Eu diria que Krajcberg chega a algum lugar no relacionamento com as pessoas quando expõe as suas obras, de peito aberto: – quem adentra uma exposição de suas esculturas monumentais e fotografias não fica impune – com sua arte, ele diverte e subverte, em ambos sentidos desses verbos –, não é possível simplesmente contemplar a sua obra, ela exige ação, manifesta-ação!
3.
O que Krajcberg representou para você, além de ter inspirado o seu ativismo? Com a diferença de idade, ele seria como um mestre, ou mesmo uma representação paterna, em comunhão com os seus ideais de ambientalista?
Um mestre provocando-me constantemente. Jamais baixou a guarda, sempre me exigiu ao máximo, sem desculpas. Mesmo em seus últimos anos de vida exigia de mim que lutasse pela Amazônia, pela causa ambiental – o seu discurso foi imutável. Meu pai é, sem dúvida, meu grande mestre, não seriam comparáveis. Não teria alcançado compreender Krajcberg sem as oportunidades que meu pai me deu – lançar-me pela Amazônia em busca de minha própria identidade.

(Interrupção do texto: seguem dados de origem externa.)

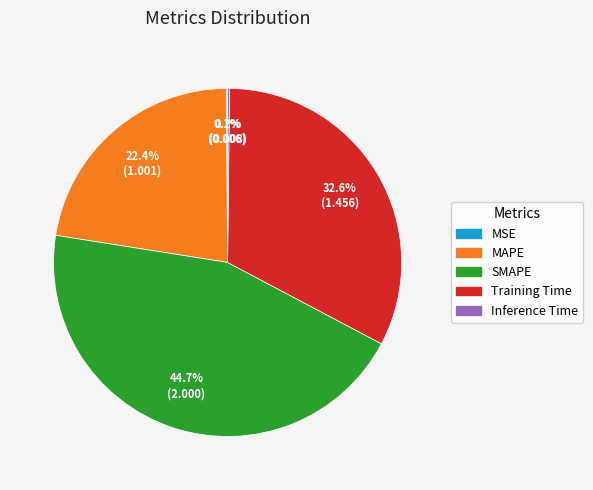

To the nearest percent, what is the difference between the largest and smallest slice percentages?

45%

Krajcberg foi a pessoa certa no momento certo; e tive o discernimento de ouvi-lo e aceitá-lo (o que não foi fácil). A própria biografia é um paciente exercício de compreendê-lo – ser honesto com a sua história é um fundamento dessa biografia, é um ser humano com as suas lisuras e errâncias. O ativismo como profissão, devo-a a meu pai. A de ativista ambiental, por mais de quarenta anos, a essa convivência com Krajcberg nos anos oitenta.